MATERIAL FOR THIS EXERCISE Block Start

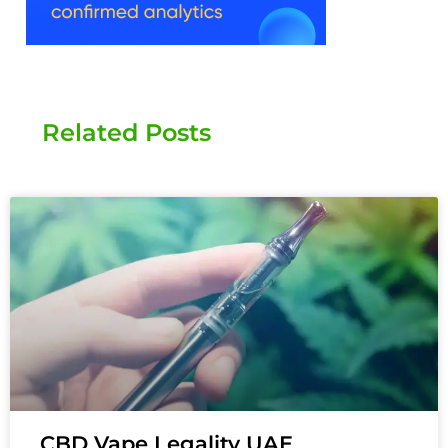
Related Posts
CBD Vape Legality UAE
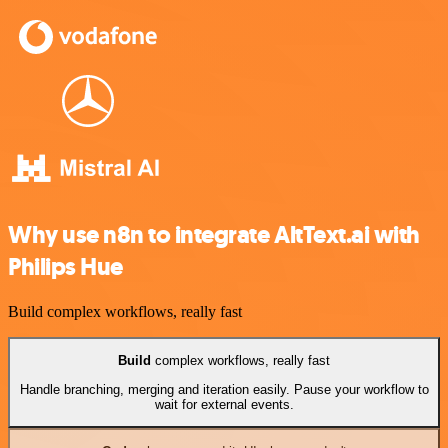
Why use n8n to integrate AltText.ai with
Philips Hue
Build complex workflows, really fast
Build
complex workflows, really fast
Handle branching, merging and iteration easily. Pause your workflow to
wait for external events.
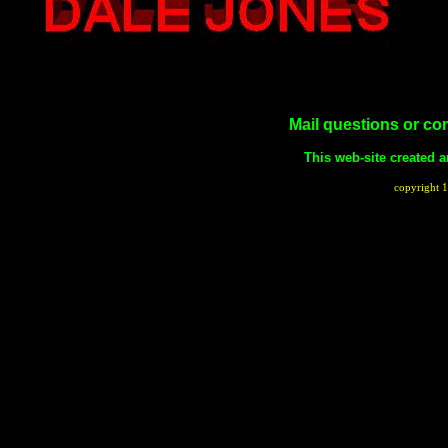
Mail questions or c
This web-site created
copyright 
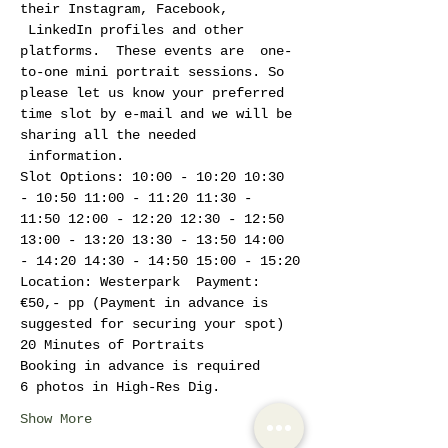
their Instagram, Facebook, 
 LinkedIn profiles and other 
platforms.  These events are  one-
to-one mini portrait sessions. So 
please let us know your preferred 
time slot by e-mail and we will be 
sharing all the needed 
 information. 
Slot Options: 10:00 - 10:20 10:30 
- 10:50 11:00 - 11:20 11:30 - 
11:50 12:00 - 12:20 12:30 - 12:50 
13:00 - 13:20 13:30 - 13:50 14:00 
- 14:20 14:30 - 14:50 15:00 - 15:20
Location: Westerpark  Payment: 
€50,- pp (Payment in advance is 
suggested for securing your spot)
20 Minutes of Portraits
Booking in advance is required
6 photos in High-Res Dig.
Show More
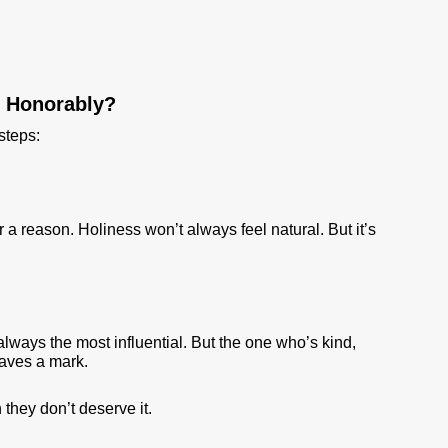
e Honorably?
steps:
r a reason. Holiness won’t always feel natural. But it’s
always the most influential. But the one who’s kind,
eaves a mark.
hey don’t deserve it.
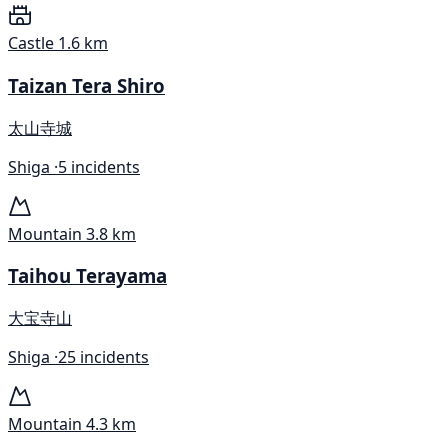
Castle
1.6 km
Taizan Tera Shiro
太山寺城
Shiga ·
5 incidents
Mountain
3.8 km
Taihou Terayama
大宝寺山
Shiga ·
25 incidents
Mountain
4.3 km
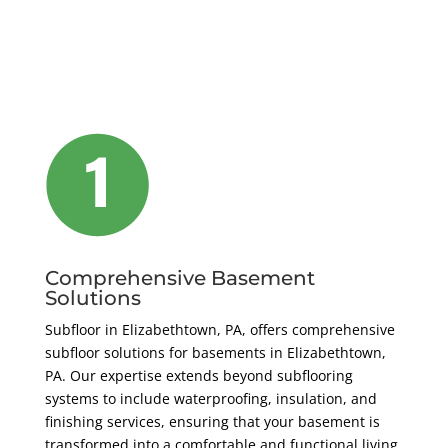
Comprehensive Basement
Solutions
Subfloor in Elizabethtown, PA, offers comprehensive
subfloor solutions for basements in Elizabethtown,
PA. Our expertise extends beyond subflooring
systems to include waterproofing, insulation, and
finishing services, ensuring that your basement is
transformed into a comfortable and functional living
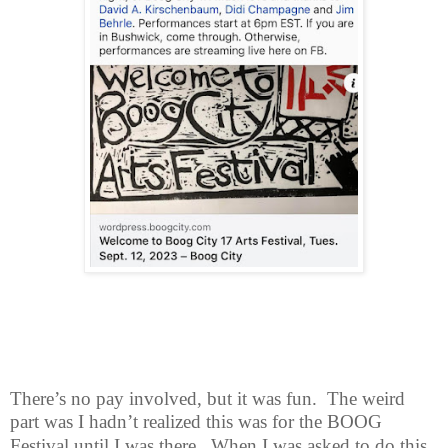
There’s no pay involved, but it was fun.
The weird
part was I hadn’t realized
this was for the BOOG
Festival until I was there.
When I was asked to do this,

MATERIAL FOR THIS EXERCISE Block End

■ REQUIRED ACTION
The answer must consist of every line from the records above that holds "Build".

■ EXPECTED ANSWER
Build complex workflows, really fast
Build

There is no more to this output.